Prompt: Copying rule for the data below: pictures stay out, and only the lines from the one with "A LA CAMPAGNE" down to the one with "As Rodas Esportivas podem ser instaladas em", inclusive, are repeated exactly.

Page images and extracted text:

• • • •

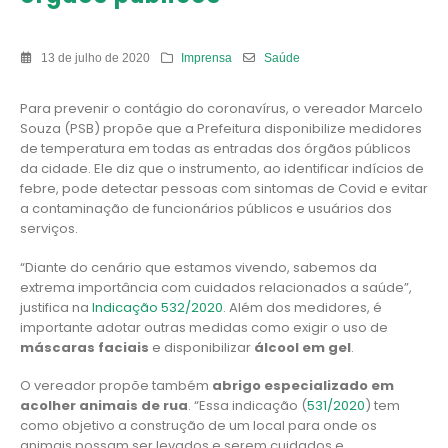
13 de julho de 2020
Imprensa
Saúde
Para prevenir o contágio do coronavírus, o vereador Marcelo
Souza (PSB) propõe que a Prefeitura disponibilize medidores
de temperatura em todas as entradas dos órgãos públicos
da cidade. Ele diz que o instrumento, ao identificar indícios de
febre, pode detectar pessoas com sintomas de Covid e evitar
a contaminação de funcionários públicos e usuários dos
serviços.
“Diante do cenário que estamos vivendo, sabemos da
extrema importância com cuidados relacionados a saúde”,
justifica na
Indicação 532/2020
. Além dos medidores, é
importante adotar outras medidas como exigir o uso de
máscaras faciais
e disponibilizar
álcool em gel
.
O vereador propõe também
abrigo especializado em
acolher animais de rua
. “Essa indicação (
531/2020
) tem
como objetivo a construção de um local para onde os
animais possam ser levados e serem cuidados e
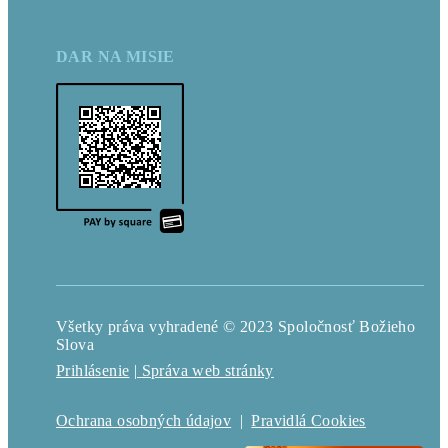
DAR NA MISIE
Všetky práva vyhradené © 2023 Spoločnosť Božieho
Slova
Prihlásenie
| Správa web stránky
Ochrana osobných údajov
|
Pravidlá Cookies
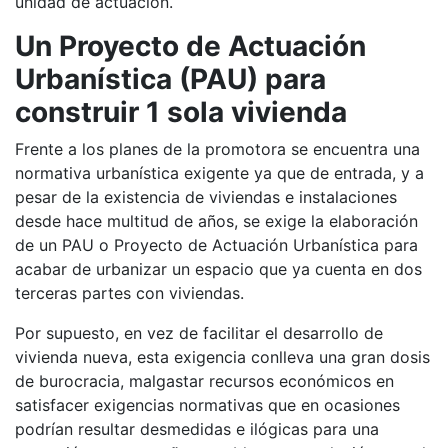
unidad de actuación.
Un Proyecto de Actuación
Urbanística (PAU) para
construir 1 sola vivienda
Frente a los planes de la promotora se encuentra una
normativa urbanística exigente ya que de entrada, y a
pesar de la existencia de viviendas e instalaciones
desde hace multitud de años, se exige la elaboración
de un PAU o Proyecto de Actuación Urbanística para
acabar de urbanizar un espacio que ya cuenta en dos
terceras partes con viviendas.
Por supuesto, en vez de facilitar el desarrollo de
vivienda nueva, esta exigencia conlleva una gran dosis
de burocracia, malgastar recursos económicos en
satisfacer exigencias normativas que en ocasiones
podrían resultar desmedidas e ilógicas para una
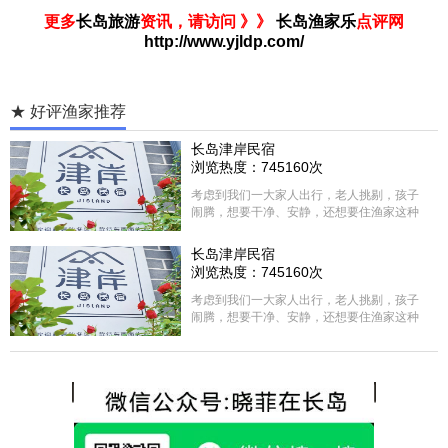
更多
长岛旅游
资讯，请访问 》》
长岛渔家乐
点评网
http://www.yjldp.com/
★ 好评渔家推荐
长岛津岸民宿
浏览热度：745160次
考虑到我们一大家人出行，老人挑剔，孩子
闹腾，想要干净、安静，还想要住渔家这种
含吃住的，最后经过多家比较、沟通，最终
选择津岸民宿，实际体验客房很干净，饭菜
长岛津岸民宿
方面家里老人也很满意，整体饭菜给搭配的
浏览热度：745160次
很好，每顿饭也不重样的，海鲜确实是非常
的新鲜呢，另外值得一提的是，他家的海菜
考虑到我们一大家人出行，老人挑剔，孩子
包子非常好吃。 其实长岛可选的酒店、民宿
闹腾，想要干净、安静，还想要住渔家这种
非常多，基本上都是自家的房子改建，装修
含吃住的，最后经过多家比较、沟通，最终
各不相同，可以根据自己的喜好选择。非常
选择津岸民宿，实际体验客房很干净，饭菜
推荐津岸民宿，关键是老板娘晓菲很细心、
方面家里老人也很满意，整体饭菜给搭配的
热情，能根据我提出的需求来安排房间，这
很好，每顿饭也不重样的，海鲜确实是非常
点很好。
的新鲜呢，另外值得一提的是，他家的海菜
包子非常好吃。 其实长岛可选的酒店、民宿
非常多，基本上都是自家的房子改建，装修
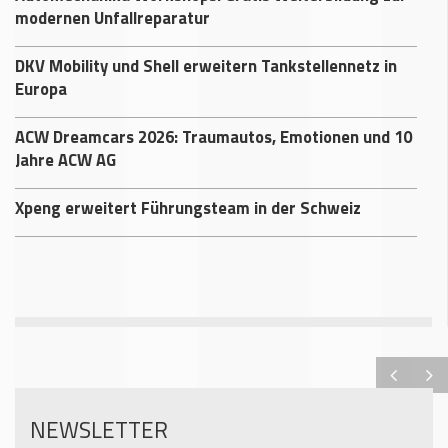
modernen Unfallreparatur
DKV Mobility und Shell erweitern Tankstellennetz in
Europa
ACW Dreamcars 2026: Traumautos, Emotionen und 10
Jahre ACW AG
Xpeng erweitert Führungsteam in der Schweiz
NEWSLETTER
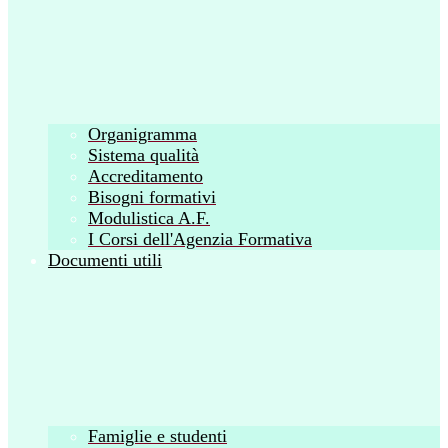
Organigramma
Sistema qualità
Accreditamento
Bisogni formativi
Modulistica A.F.
I Corsi dell'Agenzia Formativa
Documenti utili
Famiglie e studenti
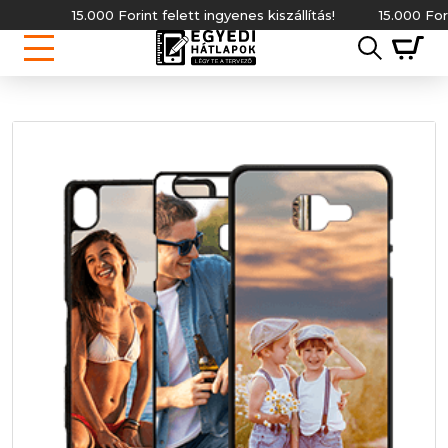
15.000 Forint felett ingyenes kiszállítás!
15.000 Forint fe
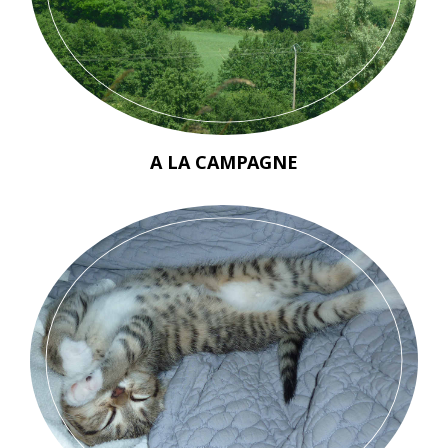
A LA CAMPAGNE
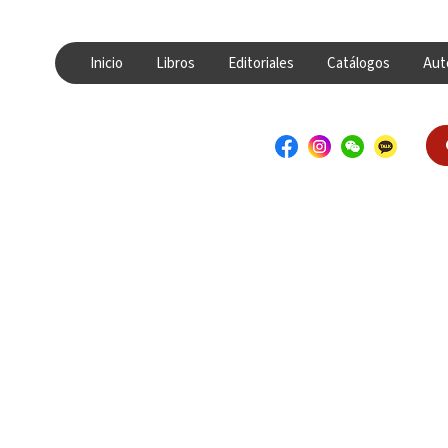
Inicio
Libros
Editoriales
Catálogos
Aut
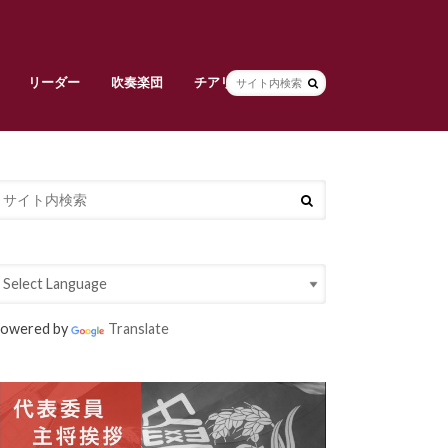
リーダー
吹奏楽団
チアリーダーズ
副将挨拶
リーダー部員紹介
早稲田大学校旗
吹奏楽団責任者挨拶
吹奏楽団メンバー紹介
常任指揮・スタッフ紹介
活動紹介
チアリーダーズ責任者挨拶
メンバー紹介
衣装紹介
大吹連
Spring Concert
定期演奏会
owered by
Translate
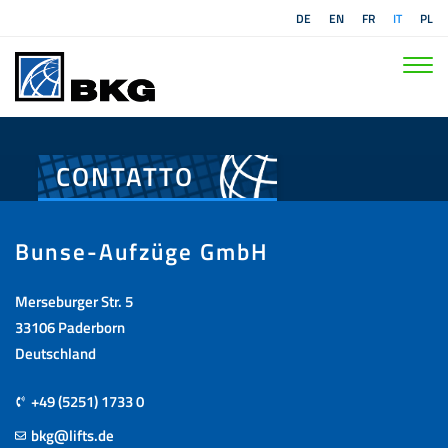
DE
EN
FR
IT
PL
CONTATTO
Bunse-Aufzüge GmbH
Merseburger Str. 5
33106 Paderborn
Deutschland
+49 (5251) 1733 0
bkg@lifts.de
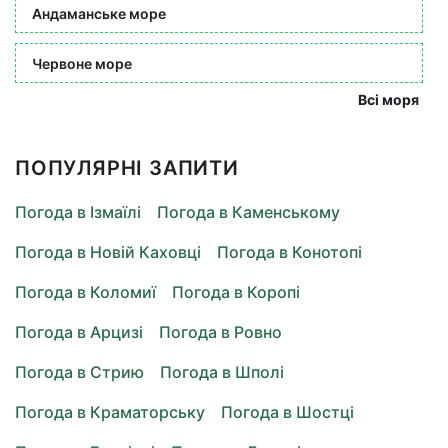
Андаманське море
Червоне море
Всі моря
ПОПУЛЯРНІ ЗАПИТИ
Погода в Ізмаїлі
Погода в Каменському
Погода в Новій Каховці
Погода в Конотопі
Погода в Коломиї
Погода в Коропі
Погода в Арцизі
Погода в Ровно
Погода в Стрию
Погода в Шполі
Погода в Краматорську
Погода в Шостці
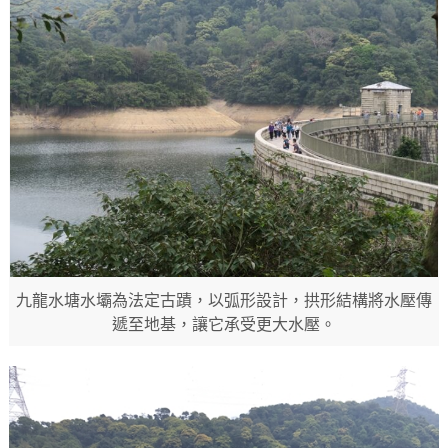
九龍水塘水壩為法定古蹟，以弧形設計，拱形結構將水壓傳
遞至地基，讓它承受更大水壓。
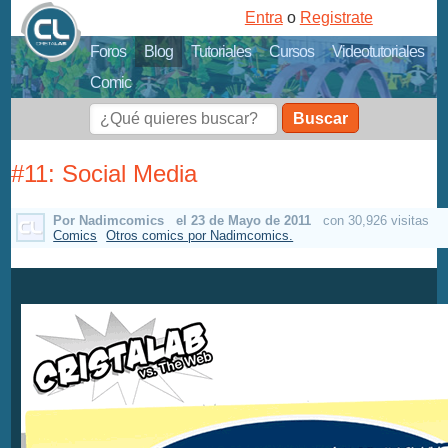
Entra
o
Registrate
Foros
Blog
Tutoriales
Cursos
Videotutoriales
Comic
Buscar
#11: Social Media
Por Nadimcomics
el 23 de Mayo de 2011
con 30,926 visitas
Comics
Otros comics por Nadimcomics.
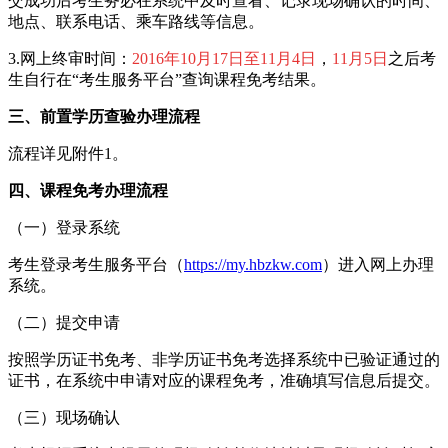
交成功后考生务必在系统中及时查看、记录现场确认的时间、
地点、联系电话、乘车路线等信息。
3.网上终审时间：
2016年10月17日至11月4日
，
11月5日
之后考
生自行在“考生服务平台”查询课程免考结果。
三、前置学历查验办理流程
流程详见附件1。
四、课程免考办理流程
（一）登录系统
考生登录考生服务平台（
https://my.hbzkw.com
）进入网上办理
系统。
（二）提交申请
按照学历证书免考、非学历证书免考选择系统中已验证通过的
证书，在系统中申请对应的课程免考，准确填写信息后提交。
（三）现场确认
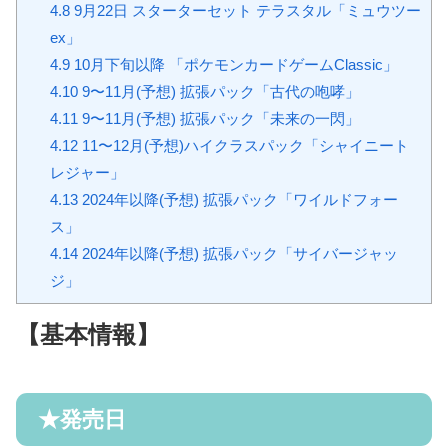
4.8
9月22日 スターターセット テラスタル「ミュウツー
ex」
4.9
10月下旬以降 「ポケモンカードゲームClassic」
4.10
9〜11月(予想) 拡張パック「古代の咆哮」
4.11
9〜11月(予想) 拡張パック「未来の一閃」
4.12
11〜12月(予想)ハイクラスパック「シャイニート
レジャー」
4.13
2024年以降(予想) 拡張パック「ワイルドフォー
ス」
4.14
2024年以降(予想) 拡張パック「サイバージャッ
ジ」
【基本情報】
★
発売日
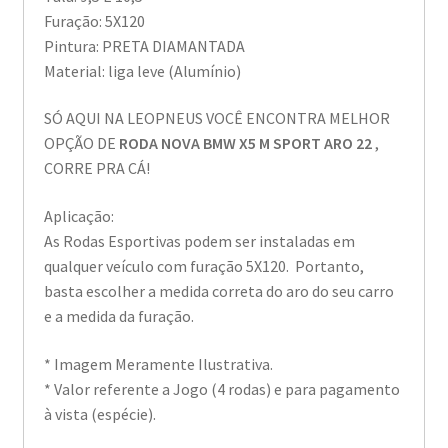
Furação: 5X120
Pintura: PRETA DIAMANTADA
Material: liga leve (Alumínio)
SÓ AQUI NA LEOPNEUS VOCÊ ENCONTRA MELHOR
OPÇÃO DE
RODA NOVA BMW X5 M SPORT ARO 22
,
CORRE PRA CÁ!
Aplicação:
As Rodas Esportivas podem ser instaladas em
qualquer veículo com furação 5X120. Portanto,
basta escolher a medida correta do aro do seu carro
e a medida da furação.
* Imagem Meramente Ilustrativa.
* Valor referente a Jogo (4 rodas) e para pagamento
à vista (espécie).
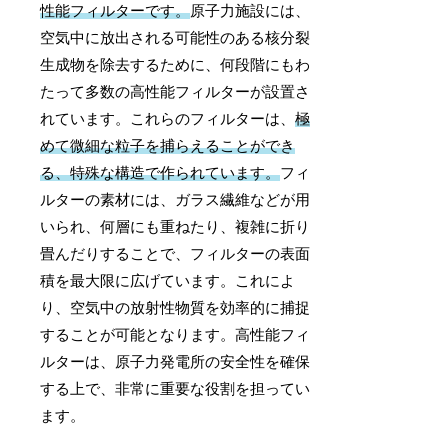
性能フィルターです。
原子力施設には、
空気中に放出される可能性のある核分裂
生成物を除去するために、何段階にもわ
たって多数の高性能フィルターが設置さ
れています。これらのフィルターは、
極
めて微細な粒子を捕らえることができ
る、特殊な構造で作られています。
フィ
ルターの素材には、ガラス繊維などが用
いられ、何層にも重ねたり、複雑に折り
畳んだりすることで、フィルターの表面
積を最大限に広げています。これによ
り、空気中の放射性物質を効率的に捕捉
することが可能となります。高性能フィ
ルターは、原子力発電所の安全性を確保
する上で、非常に重要な役割を担ってい
ます。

• • • •

Exercise answer:
A LA CAMPAGNE
Inicio
Libros
Editoriales
Catálogos
Aut
リーダー
吹奏楽団
チアリーダーズ
副将挨拶
リーダー部員紹介
早稲田大学校旗
吹奏楽団責任者挨拶
吹奏楽団メンバー紹介
常任指揮・スタッフ紹介
活動紹介
チアリーダーズ責任者挨拶
メンバー紹介
衣装紹介
大吹連
Spring Concert
定期演奏会
owered by
Translate
DE
EN
FR
IT
PL
CONTATTO
Bunse-Aufzüge GmbH
Merseburger Str. 5
33106 Paderborn
Deutschland
+49 (5251) 1733 0
bkg@lifts.de
Андаманське море
Червоне море
Всі моря
ПОПУЛЯРНІ ЗАПИТИ
Погода в Ізмаїлі
Погода в Каменському
Погода в Новій Каховці
Погода в Конотопі
Погода в Коломиї
Погода в Коропі
Погода в Арцизі
Погода в Ровно
Погода в Стрию
Погода в Шполі
Погода в Краматорську
Погода в Шостці
九龍水塘水壩為法定古蹟，以弧形設計，拱形結構將水壓傳
遞至地基，讓它承受更大水壓。
Entra
o
Registrate
Foros
Blog
Tutoriales
Cursos
Videotutoriales
Comic
Buscar
#11: Social Media
Por Nadimcomics
el 23 de Mayo de 2011
con 30,926 visitas
Comics
Otros comics por Nadimcomics.
交成功后考生务必在系统中及时查看、记录现场确认的时间、
地点、联系电话、乘车路线等信息。
3.网上终审时间：
2016年10月17日至11月4日
，
11月5日
之后考
生自行在“考生服务平台”查询课程免考结果。
三、前置学历查验办理流程
流程详见附件1。
四、课程免考办理流程
（一）登录系统
考生登录考生服务平台（
https://my.hbzkw.com
）进入网上办理
系统。
（二）提交申请
按照学历证书免考、非学历证书免考选择系统中已验证通过的
证书，在系统中申请对应的课程免考，准确填写信息后提交。
（三）现场确认
4.8
9月22日 スターターセット テラスタル「ミュウツー
ex」
4.9
10月下旬以降 「ポケモンカードゲームClassic」
4.10
9〜11月(予想) 拡張パック「古代の咆哮」
4.11
9〜11月(予想) 拡張パック「未来の一閃」
4.12
11〜12月(予想)ハイクラスパック「シャイニート
レジャー」
4.13
2024年以降(予想) 拡張パック「ワイルドフォー
ス」
4.14
2024年以降(予想) 拡張パック「サイバージャッ
ジ」
【基本情報】
★
発売日
Furação: 5X120
Pintura: PRETA DIAMANTADA
Material: liga leve (Alumínio)
SÓ AQUI NA LEOPNEUS VOCÊ ENCONTRA MELHOR
OPÇÃO DE
RODA NOVA BMW X5 M SPORT ARO 22
,
CORRE PRA CÁ!
Aplicação:
As Rodas Esportivas podem ser instaladas em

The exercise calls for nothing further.